3.4 Functional Enrichment Analysis
For each kind of disease investigated in this study, the proposed method identifies a certain number of miRNAs and deduces that these miRNAs are associated with the disease. To investigate the reasonability of the proposed method, the functional enrichment analysis is performed based on TAM[35]on 136 known and top 50 predicted lung cancer-associated miRNAs, 25 known and top 63 predicted breast cancer-related miRNAs and 170 known miRNAs and top 50 predicted colorectal cancer-related miRNAs. TAM is a web accessible tool developed by Lu et al.[35] for identifying overrepresented or underrepresented miRNA categories for a given list of miRNAs. Finally, the results of TAM on GSE68951 are shown as Fig. 6 (the results of GSE58606 and GSE41655 are shown in supplementary materials). The horizontal ordinate denotes the number of miRNAs that significant enriched in each function. The vertical coordinate stands for the 38 significant enriched functions. For human lung cancer, the results show 32 miRNAs have a function called tumor suppressors, 35 miRNAs are considered to be associated with cell death, 31 miRNAs are considered to be associated with apoptosis, and 42, 34, 20, 21 miRNAs are concerned with human embryonic stem cell regulation, hormones regulation, adipocyte differentiation, inflammation, respectively. The false discovery rate of these miRNAs is given by TAM ranges from 9.41E-18 to 2.94E-05. In the last few years, with the development of biological experimental technology, most of the predictions have been validated, which play an critical role in the process of disease development[10].
4 Conclusions
The identification of disease-associated miRNAs is beneficial to the disease diagnosis and prognosis. In this study, HCRF model is applied to miRNA expression profiling to infer potential miRNA-disease associations. There are two advantages of proposed method in this work comparing with previous methods: (1) the limited information of miRNA function and target mechanism restricts the development of network similarity measure method. However, more and more expression profiling data are available which show the broad prospects and necessity for investigating miRNA-disease association using expression data, (2) the network similarity measure method could not reflect the tissue and temporal specificity of miRNA function, while miRNA expression profiling could.

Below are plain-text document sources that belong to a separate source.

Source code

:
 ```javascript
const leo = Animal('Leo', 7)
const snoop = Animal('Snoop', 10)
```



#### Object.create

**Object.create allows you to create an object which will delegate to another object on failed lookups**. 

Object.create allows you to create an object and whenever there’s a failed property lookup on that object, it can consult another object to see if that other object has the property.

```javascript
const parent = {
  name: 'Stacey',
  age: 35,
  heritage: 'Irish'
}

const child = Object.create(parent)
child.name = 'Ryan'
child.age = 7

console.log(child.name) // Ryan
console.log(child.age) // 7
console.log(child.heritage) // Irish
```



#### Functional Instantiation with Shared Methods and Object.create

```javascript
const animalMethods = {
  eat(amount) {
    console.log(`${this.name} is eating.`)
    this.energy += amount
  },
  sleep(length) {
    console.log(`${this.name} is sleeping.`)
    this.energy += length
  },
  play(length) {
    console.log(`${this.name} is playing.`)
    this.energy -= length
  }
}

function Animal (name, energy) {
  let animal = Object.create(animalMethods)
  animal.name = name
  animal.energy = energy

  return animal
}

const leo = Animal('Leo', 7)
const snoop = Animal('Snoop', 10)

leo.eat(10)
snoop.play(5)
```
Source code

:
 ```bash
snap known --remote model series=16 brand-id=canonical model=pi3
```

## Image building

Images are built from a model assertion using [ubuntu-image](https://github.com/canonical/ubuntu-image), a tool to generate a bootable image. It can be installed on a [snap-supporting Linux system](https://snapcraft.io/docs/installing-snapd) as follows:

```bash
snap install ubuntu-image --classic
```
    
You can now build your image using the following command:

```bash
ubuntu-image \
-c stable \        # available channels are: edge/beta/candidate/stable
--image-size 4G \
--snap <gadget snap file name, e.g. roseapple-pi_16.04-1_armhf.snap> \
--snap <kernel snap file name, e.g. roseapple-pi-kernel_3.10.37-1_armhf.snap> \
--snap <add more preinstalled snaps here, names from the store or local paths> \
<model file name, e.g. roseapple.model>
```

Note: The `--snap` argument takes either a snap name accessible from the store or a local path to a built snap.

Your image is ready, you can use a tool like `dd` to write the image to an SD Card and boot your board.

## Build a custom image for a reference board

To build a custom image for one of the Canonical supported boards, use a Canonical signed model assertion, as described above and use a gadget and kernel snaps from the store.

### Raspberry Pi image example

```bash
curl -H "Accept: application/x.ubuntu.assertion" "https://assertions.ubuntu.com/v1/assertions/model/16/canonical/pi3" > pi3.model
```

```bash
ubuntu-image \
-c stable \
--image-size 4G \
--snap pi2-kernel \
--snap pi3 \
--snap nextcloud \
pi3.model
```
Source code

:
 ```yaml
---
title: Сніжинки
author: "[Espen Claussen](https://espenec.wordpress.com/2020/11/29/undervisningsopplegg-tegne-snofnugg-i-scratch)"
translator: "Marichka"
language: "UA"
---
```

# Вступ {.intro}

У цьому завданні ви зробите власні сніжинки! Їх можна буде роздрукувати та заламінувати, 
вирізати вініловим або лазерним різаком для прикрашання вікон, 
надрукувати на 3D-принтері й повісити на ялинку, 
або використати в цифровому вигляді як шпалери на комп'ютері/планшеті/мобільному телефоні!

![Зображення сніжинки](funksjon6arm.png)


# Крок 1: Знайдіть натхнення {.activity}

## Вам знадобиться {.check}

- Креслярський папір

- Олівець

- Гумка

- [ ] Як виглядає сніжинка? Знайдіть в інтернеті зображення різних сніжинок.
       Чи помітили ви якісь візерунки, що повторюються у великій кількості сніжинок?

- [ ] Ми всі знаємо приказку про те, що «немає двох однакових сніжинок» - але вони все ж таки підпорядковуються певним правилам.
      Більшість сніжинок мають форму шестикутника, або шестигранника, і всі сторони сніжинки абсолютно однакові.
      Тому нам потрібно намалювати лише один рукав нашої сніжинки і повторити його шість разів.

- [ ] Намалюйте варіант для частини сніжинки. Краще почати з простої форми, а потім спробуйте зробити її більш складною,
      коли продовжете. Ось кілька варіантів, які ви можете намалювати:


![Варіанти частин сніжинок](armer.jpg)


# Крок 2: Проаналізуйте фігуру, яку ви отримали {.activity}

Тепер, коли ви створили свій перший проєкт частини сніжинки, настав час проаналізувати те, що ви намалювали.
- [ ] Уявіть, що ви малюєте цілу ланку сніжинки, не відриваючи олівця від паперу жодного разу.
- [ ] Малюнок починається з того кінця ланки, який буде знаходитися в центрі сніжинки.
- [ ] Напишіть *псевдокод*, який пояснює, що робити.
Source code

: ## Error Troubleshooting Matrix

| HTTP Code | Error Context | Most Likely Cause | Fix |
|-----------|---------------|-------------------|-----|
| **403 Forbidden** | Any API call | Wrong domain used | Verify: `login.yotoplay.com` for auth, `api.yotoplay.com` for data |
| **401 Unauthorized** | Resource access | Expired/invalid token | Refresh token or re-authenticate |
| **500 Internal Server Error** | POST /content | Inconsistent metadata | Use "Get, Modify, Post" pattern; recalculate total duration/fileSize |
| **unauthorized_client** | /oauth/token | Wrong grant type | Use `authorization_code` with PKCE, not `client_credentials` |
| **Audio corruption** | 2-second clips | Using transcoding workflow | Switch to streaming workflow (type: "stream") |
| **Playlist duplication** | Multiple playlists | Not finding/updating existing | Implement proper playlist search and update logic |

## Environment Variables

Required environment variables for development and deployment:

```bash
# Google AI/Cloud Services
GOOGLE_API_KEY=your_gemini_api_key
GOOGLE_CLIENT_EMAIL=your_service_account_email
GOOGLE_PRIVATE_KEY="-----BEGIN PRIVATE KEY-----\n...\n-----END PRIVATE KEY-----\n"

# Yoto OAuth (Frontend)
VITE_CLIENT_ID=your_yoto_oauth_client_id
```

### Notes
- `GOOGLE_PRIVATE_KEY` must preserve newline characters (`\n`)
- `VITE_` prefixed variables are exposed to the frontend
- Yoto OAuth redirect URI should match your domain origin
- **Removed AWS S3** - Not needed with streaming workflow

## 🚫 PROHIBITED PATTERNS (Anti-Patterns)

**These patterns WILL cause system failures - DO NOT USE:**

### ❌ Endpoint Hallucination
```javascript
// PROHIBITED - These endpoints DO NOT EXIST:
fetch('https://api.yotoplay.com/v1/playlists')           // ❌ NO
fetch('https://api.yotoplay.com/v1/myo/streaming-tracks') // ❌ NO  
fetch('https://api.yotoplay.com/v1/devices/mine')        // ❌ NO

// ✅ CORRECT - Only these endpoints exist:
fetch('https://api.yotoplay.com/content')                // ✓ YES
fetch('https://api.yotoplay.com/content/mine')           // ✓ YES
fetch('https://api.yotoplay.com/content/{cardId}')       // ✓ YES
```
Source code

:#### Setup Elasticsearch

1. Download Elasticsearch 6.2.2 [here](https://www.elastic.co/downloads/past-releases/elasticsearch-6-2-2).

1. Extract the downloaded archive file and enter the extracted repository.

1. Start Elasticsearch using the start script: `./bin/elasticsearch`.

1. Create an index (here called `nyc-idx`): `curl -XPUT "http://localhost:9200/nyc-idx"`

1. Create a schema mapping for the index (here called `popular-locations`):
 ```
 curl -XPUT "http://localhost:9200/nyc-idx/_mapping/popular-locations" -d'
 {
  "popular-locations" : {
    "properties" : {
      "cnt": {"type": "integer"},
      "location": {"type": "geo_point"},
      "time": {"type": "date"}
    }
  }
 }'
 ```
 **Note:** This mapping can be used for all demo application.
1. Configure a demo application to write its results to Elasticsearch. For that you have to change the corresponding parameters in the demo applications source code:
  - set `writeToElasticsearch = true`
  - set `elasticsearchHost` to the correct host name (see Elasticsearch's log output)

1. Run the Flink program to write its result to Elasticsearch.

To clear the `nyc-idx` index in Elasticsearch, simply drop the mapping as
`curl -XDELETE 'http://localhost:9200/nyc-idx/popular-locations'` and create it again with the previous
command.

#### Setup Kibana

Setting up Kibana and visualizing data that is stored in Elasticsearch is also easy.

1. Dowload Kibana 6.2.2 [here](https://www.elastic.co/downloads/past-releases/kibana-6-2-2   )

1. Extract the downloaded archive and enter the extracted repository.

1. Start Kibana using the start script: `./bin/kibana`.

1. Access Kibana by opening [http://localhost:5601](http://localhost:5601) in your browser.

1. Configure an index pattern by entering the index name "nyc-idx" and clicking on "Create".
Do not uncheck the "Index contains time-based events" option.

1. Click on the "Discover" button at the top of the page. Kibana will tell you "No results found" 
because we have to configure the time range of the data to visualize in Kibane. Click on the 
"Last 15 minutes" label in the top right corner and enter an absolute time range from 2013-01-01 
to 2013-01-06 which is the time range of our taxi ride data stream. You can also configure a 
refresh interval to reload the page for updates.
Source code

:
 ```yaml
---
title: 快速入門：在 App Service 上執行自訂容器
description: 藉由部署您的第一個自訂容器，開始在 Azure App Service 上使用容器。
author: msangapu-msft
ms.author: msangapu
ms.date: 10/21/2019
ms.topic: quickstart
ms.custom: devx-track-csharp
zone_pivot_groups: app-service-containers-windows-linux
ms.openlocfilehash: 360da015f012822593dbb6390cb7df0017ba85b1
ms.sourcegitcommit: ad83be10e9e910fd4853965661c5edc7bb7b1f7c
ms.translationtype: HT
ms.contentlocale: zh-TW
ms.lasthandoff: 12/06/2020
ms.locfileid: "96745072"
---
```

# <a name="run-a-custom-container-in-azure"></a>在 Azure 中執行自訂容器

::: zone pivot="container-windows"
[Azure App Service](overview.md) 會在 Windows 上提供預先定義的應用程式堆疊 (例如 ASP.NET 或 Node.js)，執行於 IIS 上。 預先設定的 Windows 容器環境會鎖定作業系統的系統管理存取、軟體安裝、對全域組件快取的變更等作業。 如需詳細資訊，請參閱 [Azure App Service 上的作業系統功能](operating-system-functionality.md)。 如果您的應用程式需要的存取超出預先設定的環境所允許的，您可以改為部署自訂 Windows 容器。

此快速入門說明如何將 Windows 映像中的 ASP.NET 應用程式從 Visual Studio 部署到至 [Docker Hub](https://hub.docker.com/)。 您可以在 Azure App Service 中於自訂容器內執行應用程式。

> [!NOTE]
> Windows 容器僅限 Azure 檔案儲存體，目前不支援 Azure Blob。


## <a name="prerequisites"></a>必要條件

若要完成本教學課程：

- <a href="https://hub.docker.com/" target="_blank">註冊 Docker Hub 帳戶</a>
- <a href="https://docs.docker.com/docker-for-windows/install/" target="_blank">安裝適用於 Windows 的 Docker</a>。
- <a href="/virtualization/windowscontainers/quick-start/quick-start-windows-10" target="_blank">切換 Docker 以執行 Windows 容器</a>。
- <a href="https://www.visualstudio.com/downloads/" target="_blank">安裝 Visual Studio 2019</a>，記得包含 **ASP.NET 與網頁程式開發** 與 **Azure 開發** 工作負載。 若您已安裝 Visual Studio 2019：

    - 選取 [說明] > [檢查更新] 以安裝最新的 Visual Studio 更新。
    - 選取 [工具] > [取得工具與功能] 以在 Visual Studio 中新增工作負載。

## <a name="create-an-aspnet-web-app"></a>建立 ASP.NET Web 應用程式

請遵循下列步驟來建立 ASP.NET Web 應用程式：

Finally, the proposed method in this examination is compared with other prediction methods and achieves superior performance. Because decision fusion method is used in this study to construct reliable training data, the performance of decision fusion method is checked. Furthermore, the comparison between HCRF and classic methods such as RWRMDA, miRPD and Jiang's method are performed. The results demonstrate HCRF has obviously high accuracy in inferring potential miRNA-disease associations, which implies the great potential of HCRF model and expression profiling for the discovery of potential miRNA-disease association.